Print a faithful copy of the data below, word for word, with the pictures left out.

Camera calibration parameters
++++++++

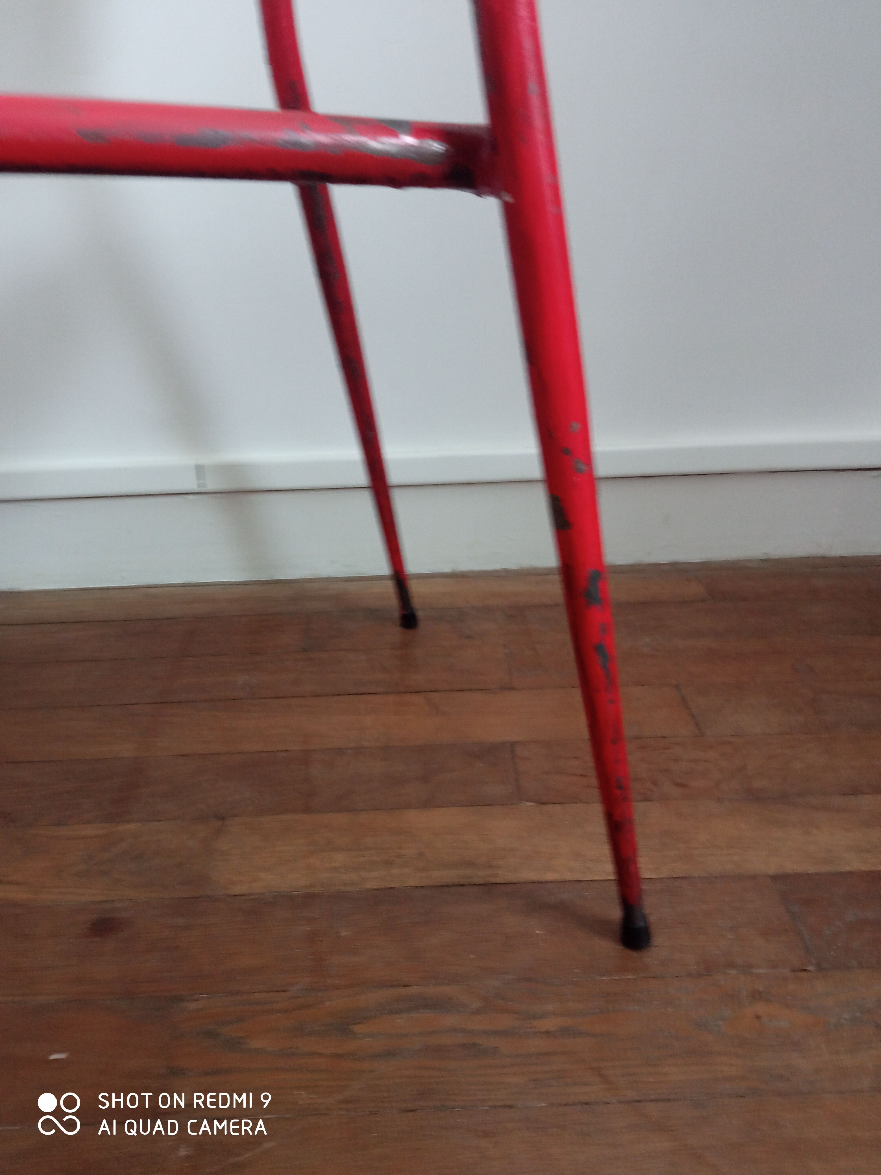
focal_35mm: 27
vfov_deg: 65.3
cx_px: 440
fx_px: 916
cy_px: 588
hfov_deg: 51.4
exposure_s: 1/25
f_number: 2.2
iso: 860
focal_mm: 3.79
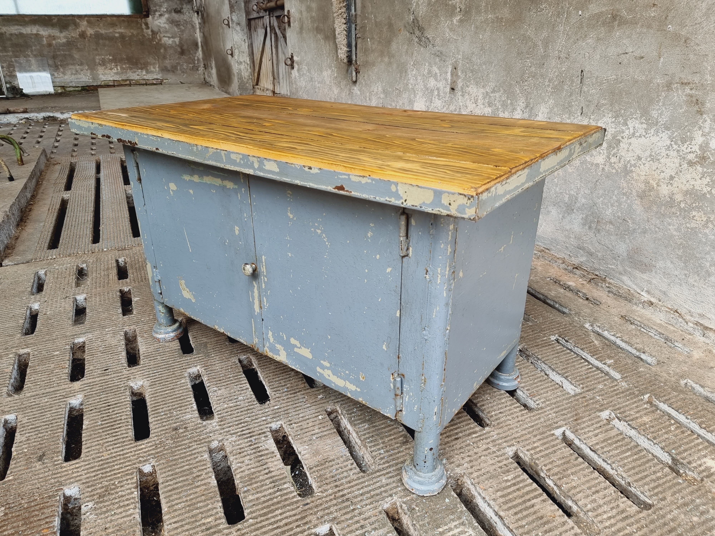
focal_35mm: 24
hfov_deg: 71.6
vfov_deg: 56.8
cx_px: 358
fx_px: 496
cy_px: 268
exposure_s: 1/100
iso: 50
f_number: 1.8
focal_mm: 6.7
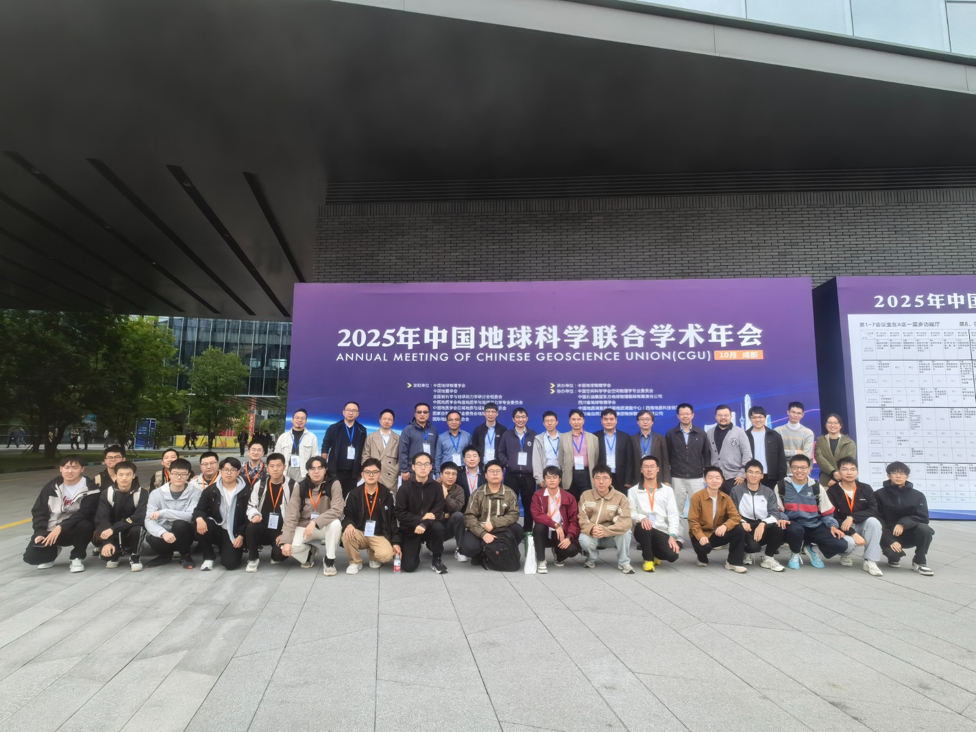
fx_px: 564
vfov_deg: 66.0
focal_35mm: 20
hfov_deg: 81.7
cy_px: 366
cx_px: 488
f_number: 2.2
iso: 50
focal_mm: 1.95
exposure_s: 1/181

++++++++

Written response:
focal_35mm: 27
vfov_deg: 65.3
cx_px: 440
fx_px: 916
cy_px: 588
hfov_deg: 51.4
exposure_s: 1/25
f_number: 2.2
iso: 860
focal_mm: 3.79
focal_35mm: 24
hfov_deg: 71.6
vfov_deg: 56.8
cx_px: 358
fx_px: 496
cy_px: 268
exposure_s: 1/100
iso: 50
f_number: 1.8
focal_mm: 6.7
fx_px: 564
vfov_deg: 66.0
focal_35mm: 20
hfov_deg: 81.7
cy_px: 366
cx_px: 488
f_number: 2.2
iso: 50
focal_mm: 1.95
exposure_s: 1/181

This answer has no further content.